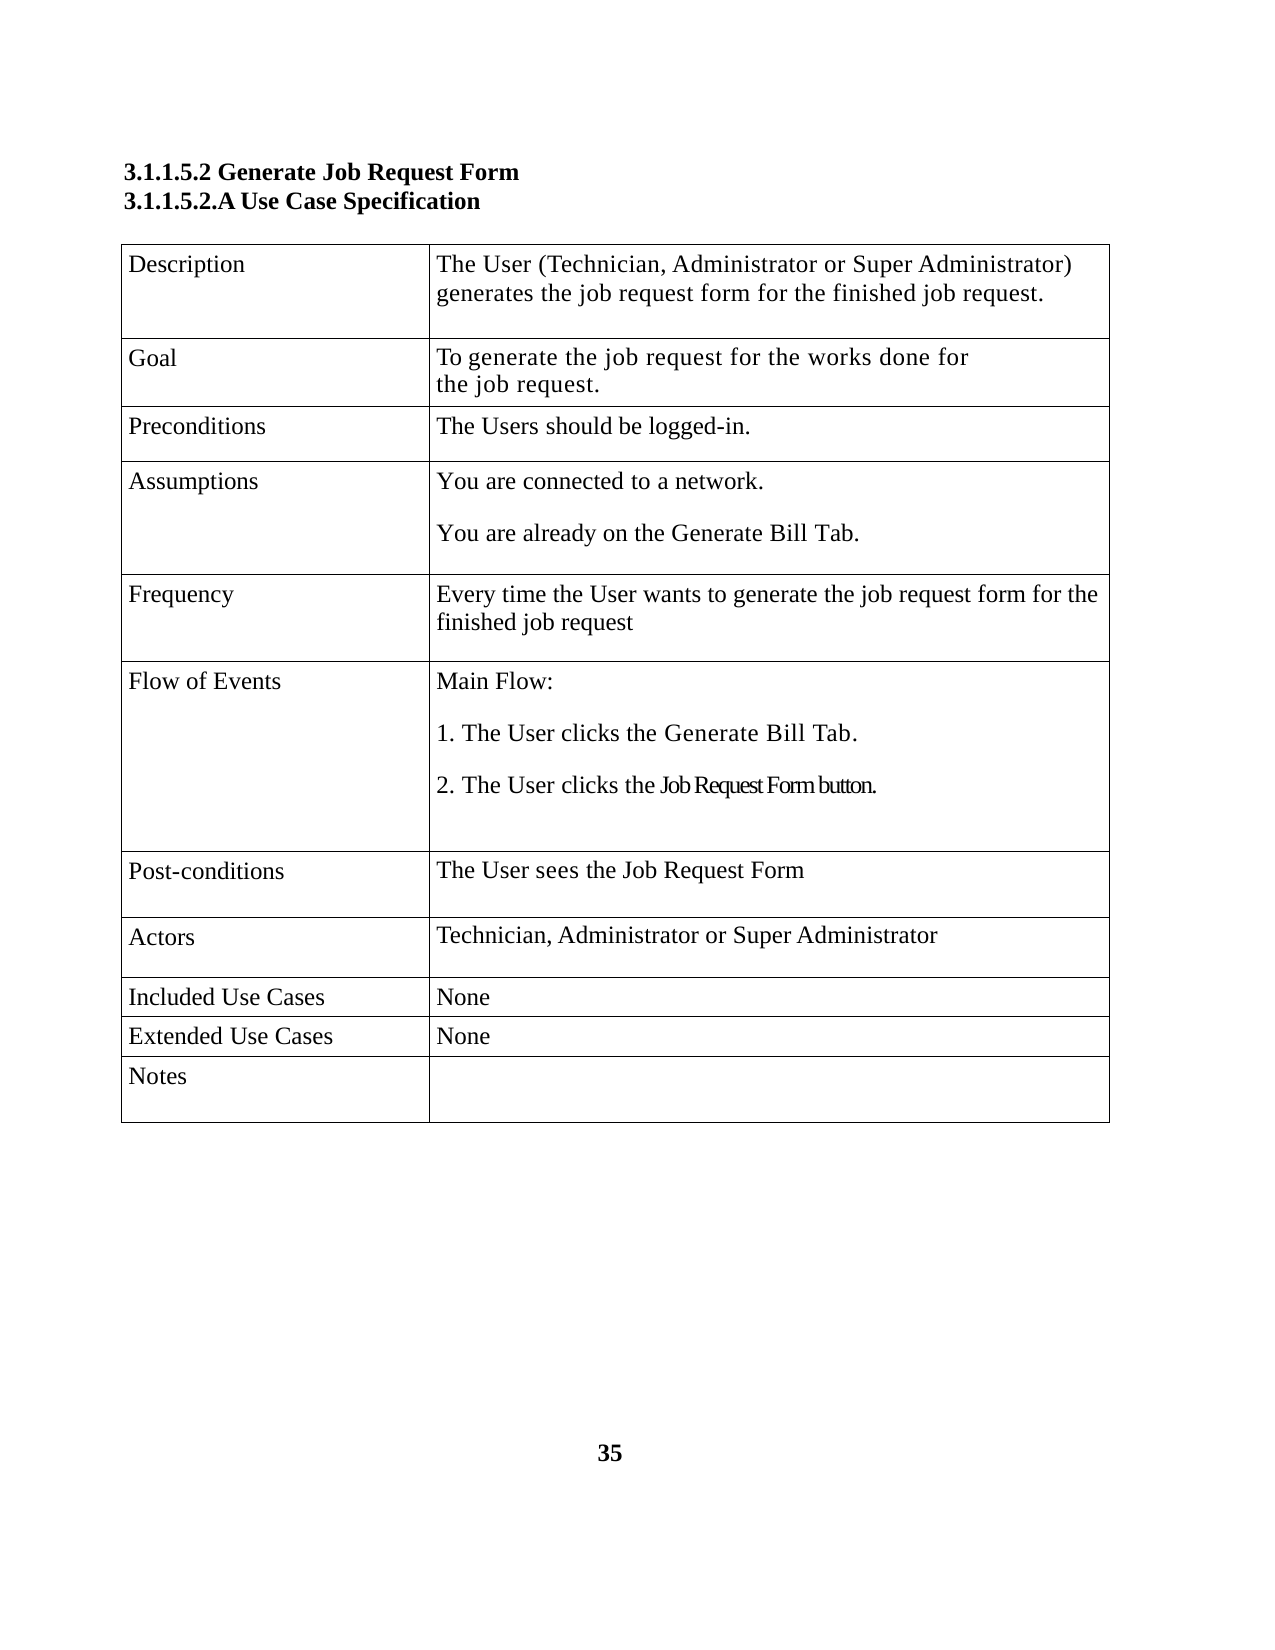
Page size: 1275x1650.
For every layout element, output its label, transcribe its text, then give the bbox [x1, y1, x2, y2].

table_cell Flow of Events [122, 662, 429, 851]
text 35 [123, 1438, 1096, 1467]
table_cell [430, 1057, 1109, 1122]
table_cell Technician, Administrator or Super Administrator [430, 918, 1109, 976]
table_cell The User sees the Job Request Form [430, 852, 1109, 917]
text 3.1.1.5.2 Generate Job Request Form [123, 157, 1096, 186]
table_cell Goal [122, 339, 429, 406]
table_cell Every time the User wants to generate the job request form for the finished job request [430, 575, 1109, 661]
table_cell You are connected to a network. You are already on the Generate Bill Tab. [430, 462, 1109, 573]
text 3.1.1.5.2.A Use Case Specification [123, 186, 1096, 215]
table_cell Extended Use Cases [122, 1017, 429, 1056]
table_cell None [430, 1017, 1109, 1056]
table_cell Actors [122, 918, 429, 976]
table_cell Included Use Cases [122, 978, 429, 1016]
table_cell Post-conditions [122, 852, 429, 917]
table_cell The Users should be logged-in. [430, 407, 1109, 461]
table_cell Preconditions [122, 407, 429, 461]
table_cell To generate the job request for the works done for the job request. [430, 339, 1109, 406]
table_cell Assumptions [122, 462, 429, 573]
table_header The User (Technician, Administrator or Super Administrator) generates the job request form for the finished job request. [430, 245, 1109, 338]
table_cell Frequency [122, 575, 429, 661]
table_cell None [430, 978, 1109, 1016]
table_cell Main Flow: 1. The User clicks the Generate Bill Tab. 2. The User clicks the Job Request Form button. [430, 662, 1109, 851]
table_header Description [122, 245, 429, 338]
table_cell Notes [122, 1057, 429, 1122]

.....

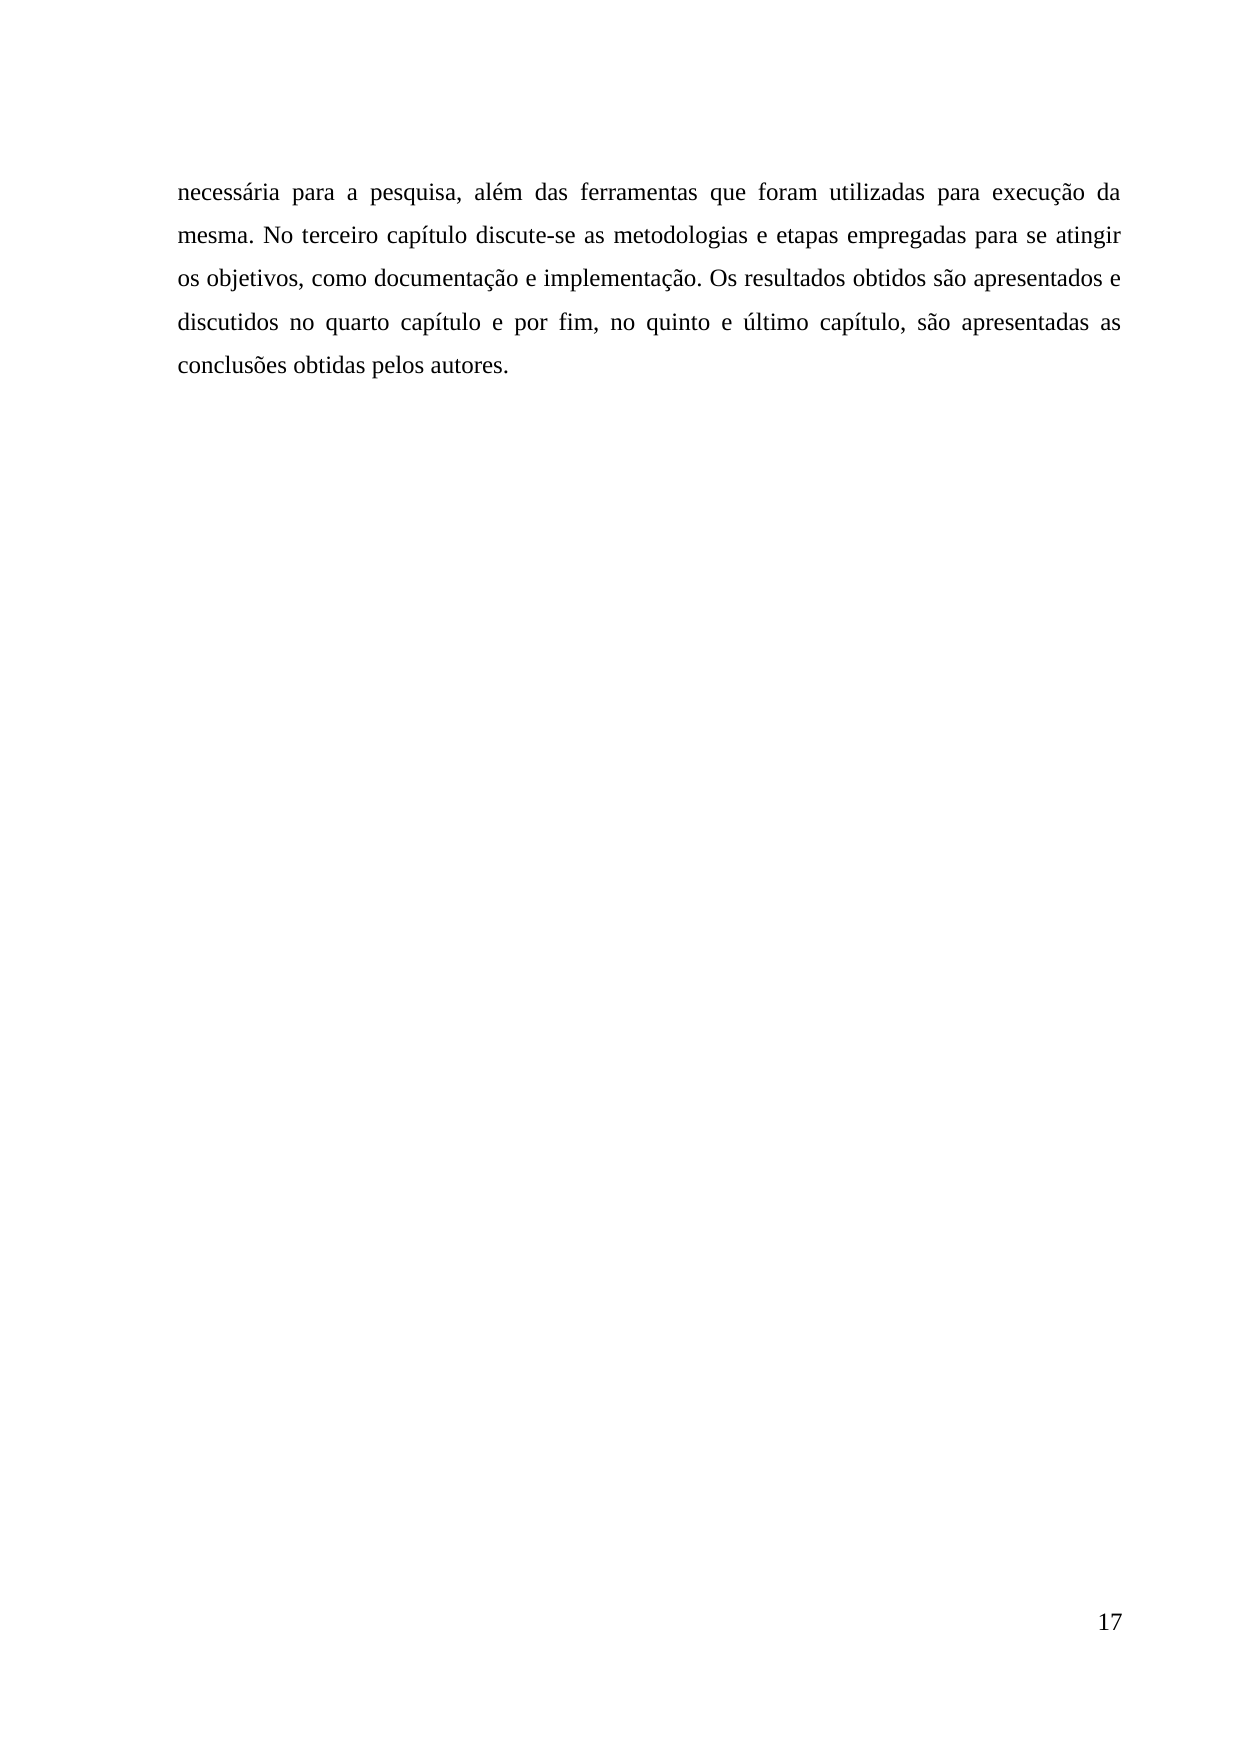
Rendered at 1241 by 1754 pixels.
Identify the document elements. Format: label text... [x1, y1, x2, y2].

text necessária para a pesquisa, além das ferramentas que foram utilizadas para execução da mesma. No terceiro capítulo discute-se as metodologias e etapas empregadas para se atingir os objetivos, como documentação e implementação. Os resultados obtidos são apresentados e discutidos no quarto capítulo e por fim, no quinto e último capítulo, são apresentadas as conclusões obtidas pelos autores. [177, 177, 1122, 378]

.....

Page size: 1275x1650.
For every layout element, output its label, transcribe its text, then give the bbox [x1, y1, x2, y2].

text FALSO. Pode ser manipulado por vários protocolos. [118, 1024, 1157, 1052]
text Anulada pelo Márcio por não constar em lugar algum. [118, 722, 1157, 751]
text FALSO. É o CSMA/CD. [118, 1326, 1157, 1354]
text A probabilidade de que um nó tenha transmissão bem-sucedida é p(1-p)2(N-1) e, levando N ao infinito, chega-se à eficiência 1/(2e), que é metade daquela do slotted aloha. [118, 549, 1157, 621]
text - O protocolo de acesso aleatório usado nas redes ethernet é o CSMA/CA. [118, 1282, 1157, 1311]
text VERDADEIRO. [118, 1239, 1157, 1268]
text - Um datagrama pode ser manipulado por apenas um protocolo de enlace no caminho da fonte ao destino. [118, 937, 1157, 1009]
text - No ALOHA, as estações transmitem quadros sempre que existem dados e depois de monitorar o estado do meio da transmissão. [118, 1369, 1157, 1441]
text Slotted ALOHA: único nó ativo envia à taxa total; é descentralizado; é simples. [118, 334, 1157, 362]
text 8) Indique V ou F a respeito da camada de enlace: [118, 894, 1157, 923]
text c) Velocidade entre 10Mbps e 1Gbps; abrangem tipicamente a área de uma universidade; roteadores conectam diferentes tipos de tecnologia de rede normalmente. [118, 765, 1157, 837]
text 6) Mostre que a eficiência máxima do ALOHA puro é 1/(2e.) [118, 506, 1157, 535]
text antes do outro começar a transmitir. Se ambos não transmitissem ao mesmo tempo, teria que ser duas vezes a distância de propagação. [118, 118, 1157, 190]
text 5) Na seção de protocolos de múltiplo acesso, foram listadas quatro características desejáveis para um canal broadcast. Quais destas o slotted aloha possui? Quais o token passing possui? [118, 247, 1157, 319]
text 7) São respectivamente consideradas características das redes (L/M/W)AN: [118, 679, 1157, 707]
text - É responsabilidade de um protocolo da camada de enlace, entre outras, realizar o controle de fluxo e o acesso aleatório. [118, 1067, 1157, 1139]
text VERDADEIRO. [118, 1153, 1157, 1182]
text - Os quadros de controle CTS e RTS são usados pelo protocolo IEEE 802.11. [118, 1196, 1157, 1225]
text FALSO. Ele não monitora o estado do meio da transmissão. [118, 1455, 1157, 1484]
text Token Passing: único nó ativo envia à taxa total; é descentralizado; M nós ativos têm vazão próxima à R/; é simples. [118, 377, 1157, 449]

.....

**What you should do:** Copy out the listing lines from the one containing "Rendered at 1241 by 1754 pixels." through the one containing "text necessária para", inclusive, reproducing each line verbatim.

**Output below:**
Rendered at 1241 by 1754 pixels.
Identify the document elements. Format: label text... [x1, y1, x2, y2].

text necessária para a pesquisa, além das ferramentas que foram utilizadas para execução da mesma. No terceiro capítulo discute-se as metodologias e etapas empregadas para se atingir os objetivos, como documentação e implementação. Os resultados obtidos são apresentados e discutidos no quarto capítulo e por fim, no quinto e último capítulo, são apresentadas as conclusões obtidas pelos autores. [177, 177, 1122, 378]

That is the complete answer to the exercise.